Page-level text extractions
§

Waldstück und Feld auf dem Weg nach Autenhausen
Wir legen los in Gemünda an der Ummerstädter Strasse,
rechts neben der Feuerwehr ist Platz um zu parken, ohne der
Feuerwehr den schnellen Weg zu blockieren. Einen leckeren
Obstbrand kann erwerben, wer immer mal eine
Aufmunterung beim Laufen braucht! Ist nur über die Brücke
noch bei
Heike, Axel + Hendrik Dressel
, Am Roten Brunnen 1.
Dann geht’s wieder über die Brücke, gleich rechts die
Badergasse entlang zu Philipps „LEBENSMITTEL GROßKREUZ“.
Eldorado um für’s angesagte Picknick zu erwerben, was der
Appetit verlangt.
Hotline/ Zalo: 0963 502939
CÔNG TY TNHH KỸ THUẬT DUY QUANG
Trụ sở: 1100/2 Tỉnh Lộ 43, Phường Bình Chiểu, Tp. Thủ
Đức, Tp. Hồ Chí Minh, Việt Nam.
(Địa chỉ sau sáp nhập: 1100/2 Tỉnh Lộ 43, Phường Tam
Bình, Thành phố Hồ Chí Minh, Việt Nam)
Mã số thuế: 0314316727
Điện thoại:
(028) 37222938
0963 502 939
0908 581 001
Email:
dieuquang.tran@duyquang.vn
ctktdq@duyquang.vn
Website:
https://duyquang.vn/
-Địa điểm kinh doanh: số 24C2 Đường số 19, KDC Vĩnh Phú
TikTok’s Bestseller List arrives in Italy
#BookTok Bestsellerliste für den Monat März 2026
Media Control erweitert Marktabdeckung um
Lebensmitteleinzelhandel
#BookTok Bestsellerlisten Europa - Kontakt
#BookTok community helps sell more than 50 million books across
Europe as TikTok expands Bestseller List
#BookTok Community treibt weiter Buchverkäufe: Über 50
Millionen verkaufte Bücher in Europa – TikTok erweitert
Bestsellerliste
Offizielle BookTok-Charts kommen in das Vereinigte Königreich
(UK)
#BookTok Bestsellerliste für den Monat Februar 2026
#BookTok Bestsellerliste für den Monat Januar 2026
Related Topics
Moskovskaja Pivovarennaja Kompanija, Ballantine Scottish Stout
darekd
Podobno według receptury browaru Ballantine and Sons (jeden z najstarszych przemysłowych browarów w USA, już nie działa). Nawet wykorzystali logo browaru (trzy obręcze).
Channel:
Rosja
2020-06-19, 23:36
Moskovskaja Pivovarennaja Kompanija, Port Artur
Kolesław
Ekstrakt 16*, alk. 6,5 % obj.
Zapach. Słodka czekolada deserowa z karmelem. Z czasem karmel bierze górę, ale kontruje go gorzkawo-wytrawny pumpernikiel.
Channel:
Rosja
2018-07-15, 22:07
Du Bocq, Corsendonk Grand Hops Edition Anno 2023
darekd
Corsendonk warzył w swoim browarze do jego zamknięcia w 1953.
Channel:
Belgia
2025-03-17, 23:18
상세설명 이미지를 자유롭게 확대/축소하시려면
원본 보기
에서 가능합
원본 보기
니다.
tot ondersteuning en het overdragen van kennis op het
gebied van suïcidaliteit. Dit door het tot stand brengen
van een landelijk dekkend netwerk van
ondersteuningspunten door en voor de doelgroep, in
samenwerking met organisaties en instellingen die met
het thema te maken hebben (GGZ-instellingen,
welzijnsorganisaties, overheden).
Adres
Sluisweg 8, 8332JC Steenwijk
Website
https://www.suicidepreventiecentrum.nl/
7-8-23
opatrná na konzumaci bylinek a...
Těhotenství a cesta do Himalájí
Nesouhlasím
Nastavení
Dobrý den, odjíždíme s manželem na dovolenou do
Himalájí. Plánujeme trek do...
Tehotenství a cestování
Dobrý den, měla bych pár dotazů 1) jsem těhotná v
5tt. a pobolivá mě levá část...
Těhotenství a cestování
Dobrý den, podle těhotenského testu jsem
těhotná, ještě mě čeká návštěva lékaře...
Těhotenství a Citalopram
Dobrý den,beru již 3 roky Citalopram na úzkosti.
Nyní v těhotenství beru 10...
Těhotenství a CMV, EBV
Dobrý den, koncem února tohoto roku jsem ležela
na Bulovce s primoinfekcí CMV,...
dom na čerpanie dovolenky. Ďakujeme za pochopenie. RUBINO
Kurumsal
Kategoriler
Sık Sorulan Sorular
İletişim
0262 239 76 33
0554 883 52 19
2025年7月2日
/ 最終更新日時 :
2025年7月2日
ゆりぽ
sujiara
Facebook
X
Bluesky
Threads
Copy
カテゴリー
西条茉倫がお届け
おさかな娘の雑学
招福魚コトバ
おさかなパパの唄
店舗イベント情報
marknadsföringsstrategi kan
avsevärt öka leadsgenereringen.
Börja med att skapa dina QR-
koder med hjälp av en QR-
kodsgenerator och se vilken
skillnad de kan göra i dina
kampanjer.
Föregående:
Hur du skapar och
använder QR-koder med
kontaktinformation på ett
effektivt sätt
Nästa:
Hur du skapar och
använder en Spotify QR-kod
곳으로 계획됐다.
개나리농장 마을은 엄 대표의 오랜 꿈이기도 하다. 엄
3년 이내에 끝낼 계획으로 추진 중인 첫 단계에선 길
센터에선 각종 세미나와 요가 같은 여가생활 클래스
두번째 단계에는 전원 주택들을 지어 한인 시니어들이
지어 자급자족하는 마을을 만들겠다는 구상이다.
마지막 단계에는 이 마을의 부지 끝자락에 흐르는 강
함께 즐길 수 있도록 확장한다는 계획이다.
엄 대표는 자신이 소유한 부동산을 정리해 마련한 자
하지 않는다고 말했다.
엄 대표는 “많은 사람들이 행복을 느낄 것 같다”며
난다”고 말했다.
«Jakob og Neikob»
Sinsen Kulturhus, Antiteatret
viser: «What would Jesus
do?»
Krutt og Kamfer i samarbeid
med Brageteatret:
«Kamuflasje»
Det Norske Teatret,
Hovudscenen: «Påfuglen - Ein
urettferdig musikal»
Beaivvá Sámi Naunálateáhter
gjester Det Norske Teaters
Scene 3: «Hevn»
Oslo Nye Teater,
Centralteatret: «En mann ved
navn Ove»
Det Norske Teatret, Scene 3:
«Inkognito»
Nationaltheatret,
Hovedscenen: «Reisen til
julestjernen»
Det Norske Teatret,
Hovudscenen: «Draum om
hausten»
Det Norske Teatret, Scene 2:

§

== GOAL OF THE EXERCISE ==
Copy out all lines above holding "Monat".

== SOLUTION TO THE PROBLEM ==
#BookTok Bestsellerliste für den Monat März 2026
#BookTok Bestsellerliste für den Monat Februar 2026
#BookTok Bestsellerliste für den Monat Januar 2026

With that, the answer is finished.